Thousands of years into our future, Amy Pond and the Doctor follow a distress signal and find themselves on a vast terrain of space junk. Their feet hardly planted, Amy and the Doctor find themselves separated and taken hostage by two separate races – the Sittuun and the Humans.
With a comet heading straight for them, Amy must find the Doctor before the comet hits or the Sittuun are forced to obliterate the entire area. If the comet strikes, space junk will be launched towards other planets, causing further destruction.
It isn't long until another ship comes to the rescue...but who is Dirk Slipstream and can he be trusted?
Time is running out and the Humans are coming...
After consuming 'Trace Memory' by David Llewellyn, I thought it would be fitting that the first Doctor Who novel I read would be one written by him. I managed to find a store with one copy of 'Night of the Humans.' I picked it up but I didn't leave with it.
Why? I'd enjoyed his writing enough to give this book a chance. There were a couple of factors: One was the text log at the beginning of the book. I suppose I wanted to be launched straight into the narrative. Another was the absence of Rory. I love Rory and I suppose I wanted to find a Doctor Who book that featured him.

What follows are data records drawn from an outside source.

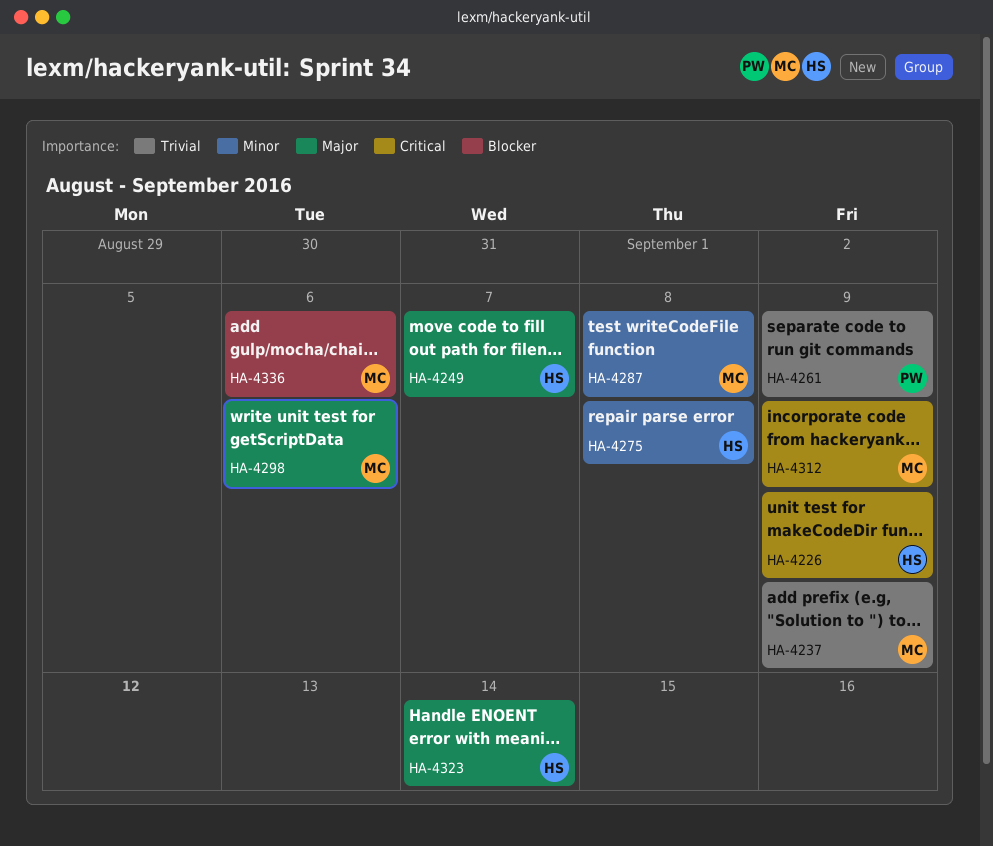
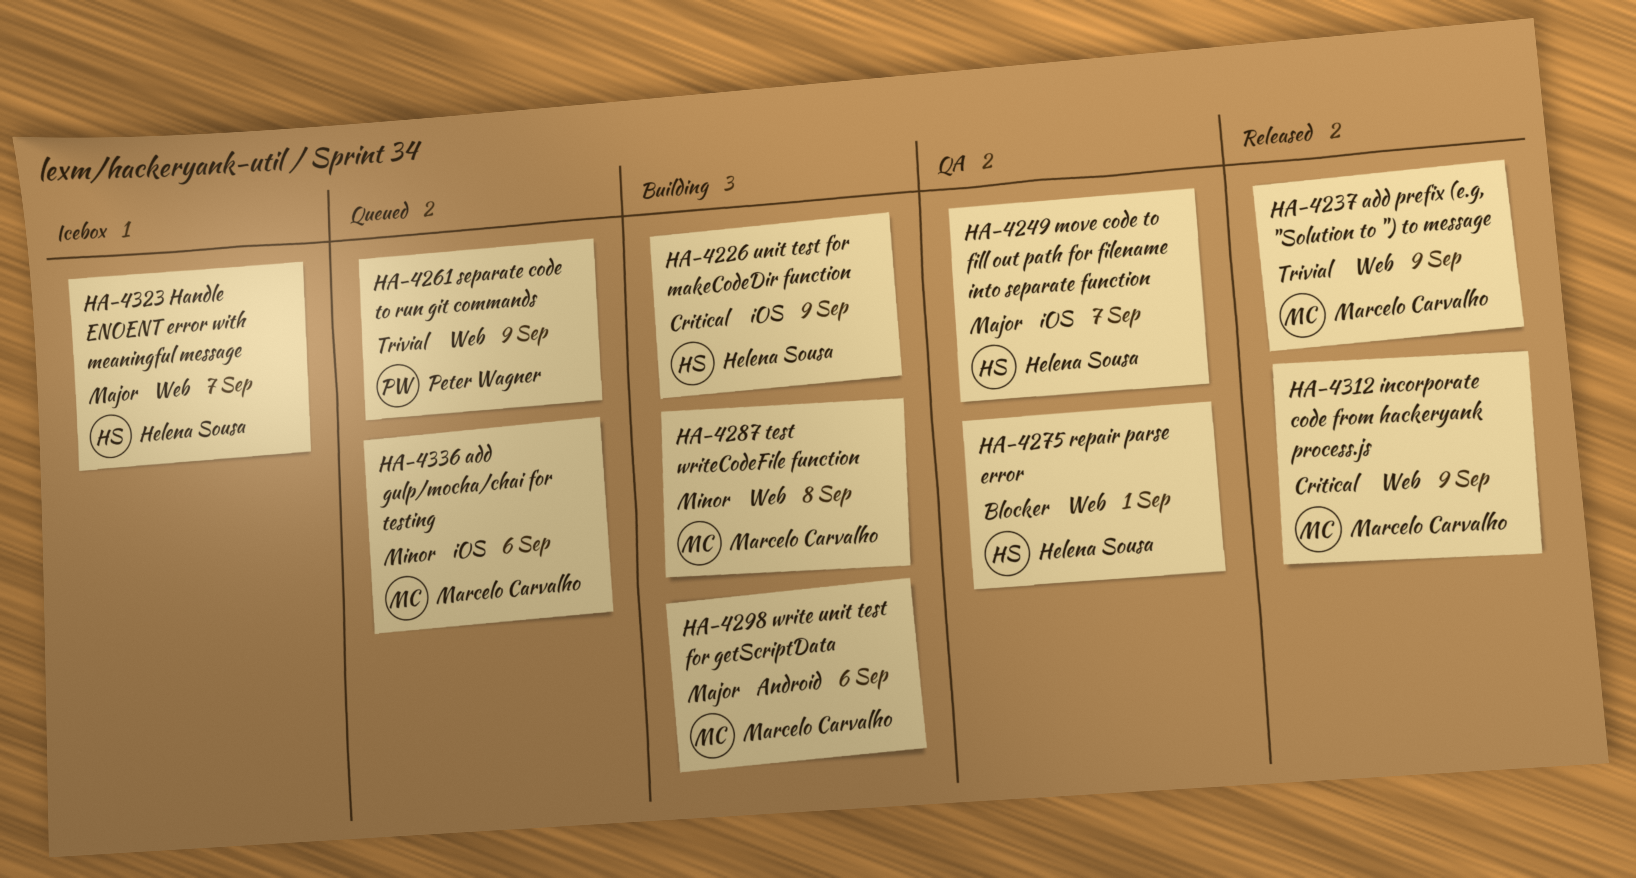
HA-4275, priority: Minor -> Blocker
HA-4275, due: Sep 8 -> Sep 1
HA-4323, due: Sep 14 -> Sep 7
HA-4336, priority: Blocker -> Minor

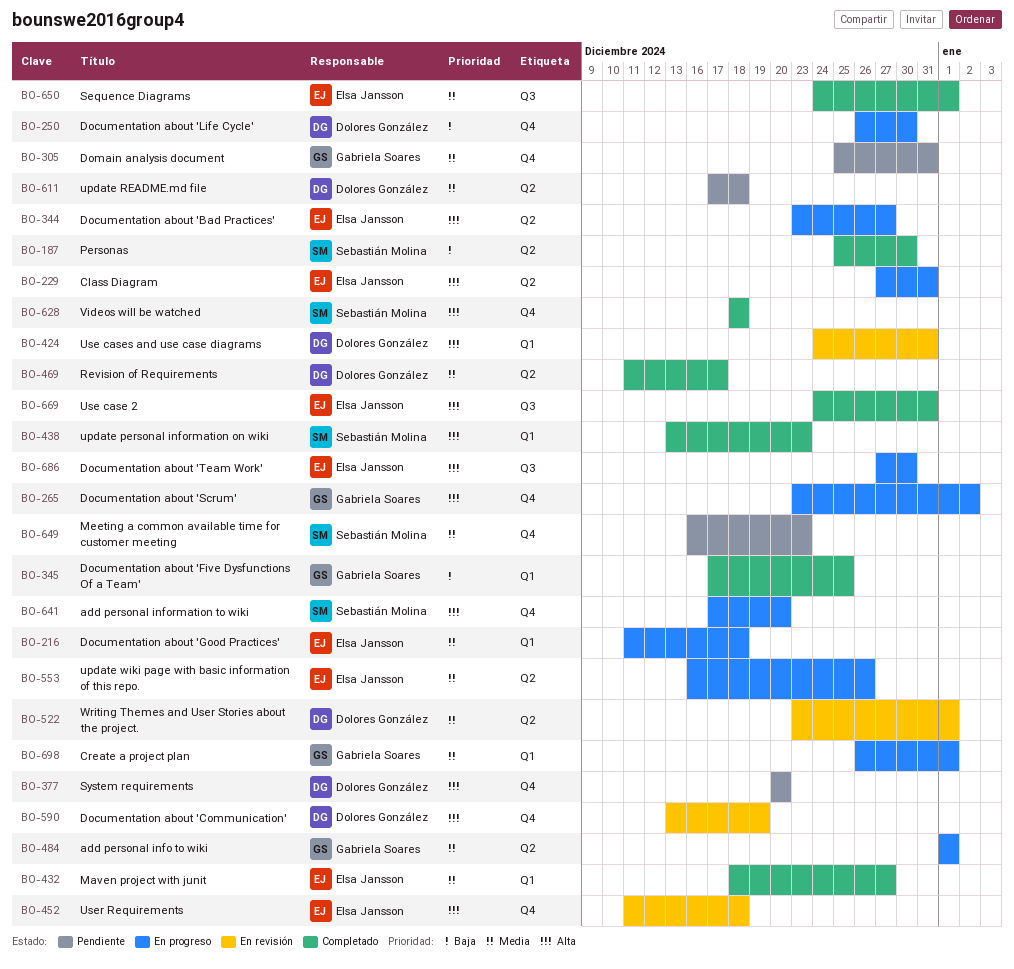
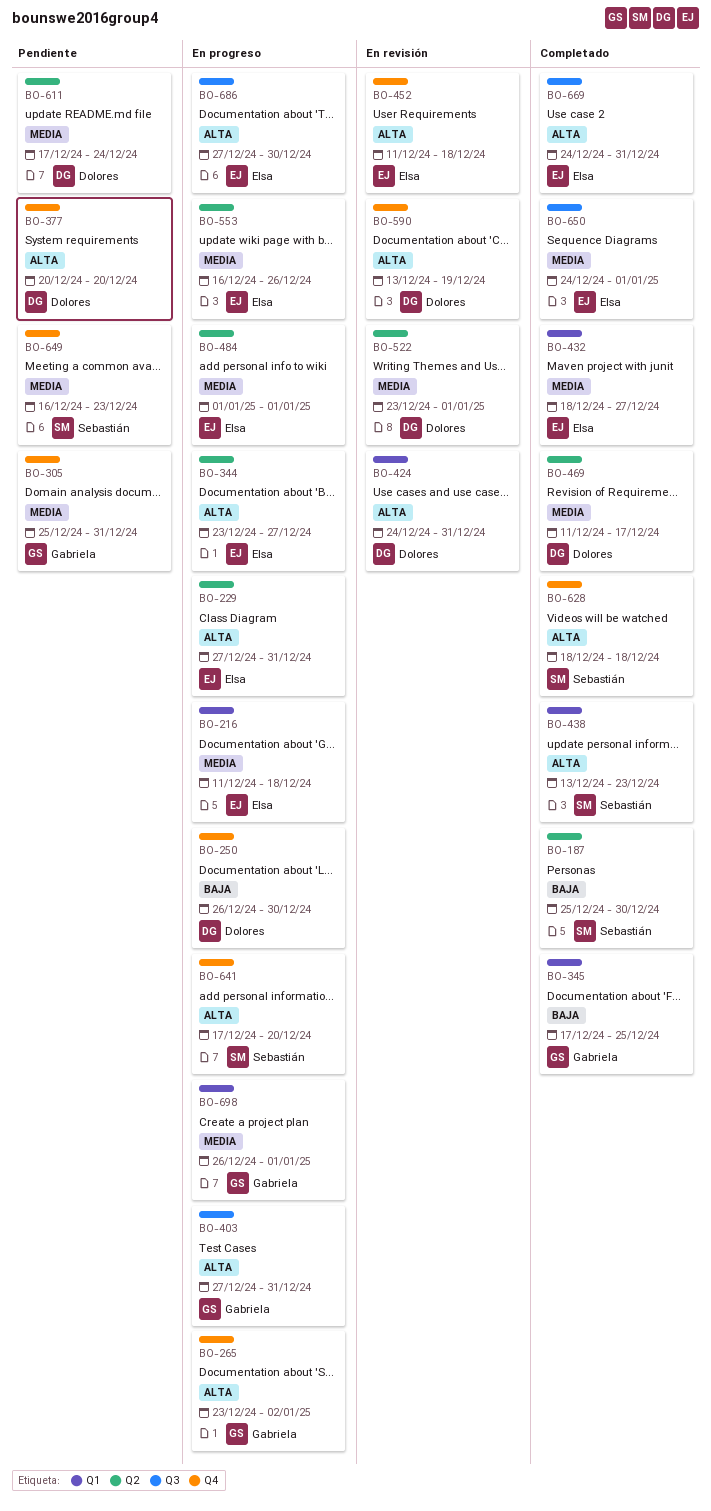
BO-403: none -> present
BO-484, owner: Gabriela Soares -> Elsa Jansson
BO-611, due: Dec 18 -> Dec 24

Regardless, later that day I had purchased this book...but not in paper form. I bought the audio book and was enamoured by it. I took the chance on it because I learned that all the Doctor Who audio books featuring the Eleventh Doctor were unabridged. When I learned that Arthur Darvill (who plays Rory Williams) narrated 'Night of the Humans' I snatched it up and started listening to it straight away.
I got more than I expected. While I was glad to be back with David Llewellyn's writing (bad Keri for playing runaway) it was the dramatization that really brought the book to a whole new level.
The characters in the book are very well done. I enjoyed reading about the Sittuun and the Humans. It was fascinating to see the similarities and differences between an alien race and a human like Amy and the Humans who inhabit the terrain of space junk known as “the Gyre.”
Once again – as when I read '0.4' by Mike Lancaster – I found myself contemplating the true meaning of "humanity" and what it is to be human. Our view of the term revolves so much in what we know but what if there was a life without fear? What if we had evolved away from planet earth and how would our creationist theories have differed?
One thing that this book really targeted is that it is human to want to make sense of things...but in the end, do we want our own truths and what would we do if faced with an alternate stark reality?
Arthur Darvill did an excellent job of bringing the tension of the story to life. I was transfixed and always wanting more. I still want more now that the book is at an end. He does the accents for all the characters so well. Even Amy's Scottish accent, which made me giggle at the beginning, was fantastic.
Being a Doctor Who fan makes a story like this enjoyable enough but if you are looking for good writing and characterisation, then choose 'Night of the Humans.' I recommend the audio book 100%.